Soms creëren mensen zelfs een dode taal. Dit laat zien hoe groot het verlangen naar de binding met voorouders via een gedeelde taal kan zijn. Een voorbeeld daarvan is te vinden bij de Aukaners, afstammelingen van ontsnapte tot slaaf gemaakten in de binnenlanden van Suriname. Als zij communiceren met voorouders of geesten, doen ze dat in het Kumanti, een rituele taal waarvan ze zeggen dat het een overblijfsel is van een West-Afrikaanse taal. Echter, taalkundig onderzoek van Robert Borges van de Radboud Universiteit heeft uitgewezen dat die rituele taal in Suriname zelf is ontstaan.
Borges stelde vast dat het Kumanti de zinsbouw heeft van de gewone Aukaanse taal – die in de tijd van de slavernij uit het Engels ontstaan is – en ook dezelfde voorzetsels, voegwoorden en voornaamwoorden. Alleen de zelfstandige naamwoorden, werkwoorden en een groot deel van de bijvoeglijke naamwoorden zijn anders. Maar die zijn duidelijk geïnspireerd op woorden uit andere Surinaamse talen. Inspiratiebronnen zijn er meer dan genoeg: in Suriname worden vijftien verschillende talen gesproken.

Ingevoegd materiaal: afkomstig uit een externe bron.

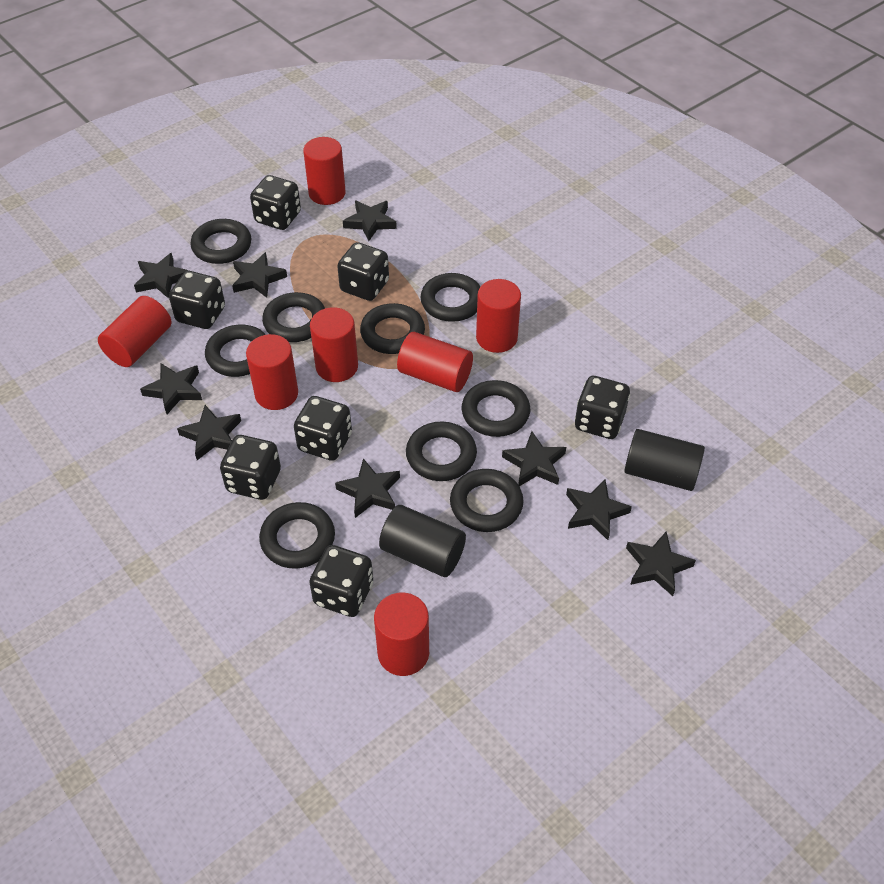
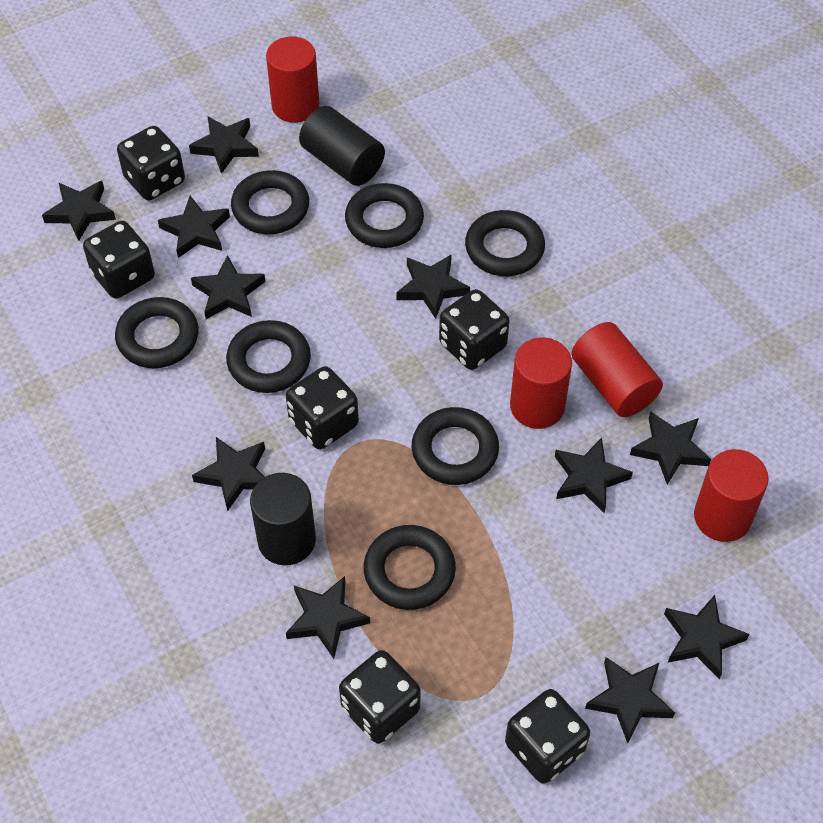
black dice: 7 -> 6
black ring: 9 -> 7
black star: 9 -> 11
red cylinder: 7 -> 4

En wat de bijbehorende Aukaanse rituelen betreft: de gespecialiseerde antropologen zijn het er inmiddels wel over eens dat die rituelen een mix zijn van allerlei verschillende elementen, die lang niet allemaal van Afrikaanse herkomst zijn. De Aukaners cultiveren dus een door hen zelf geconstrueerde ‘dode’ taal, omdat die taal de drager zou zijn van een deels denkbeeldig verleden en deels zelf geconstrueerde cultuur, die meer van de Afrikaanse cultuur van hun verre voorouders verschilt dan ze zelf beseffen. Die ‘dode’ taal zegt eigenlijk maar heel weinig over hun verleden of over de cultuur van hun voorouders. Maar des te meer over het verlangen om nog een band te hebben met dat verleden.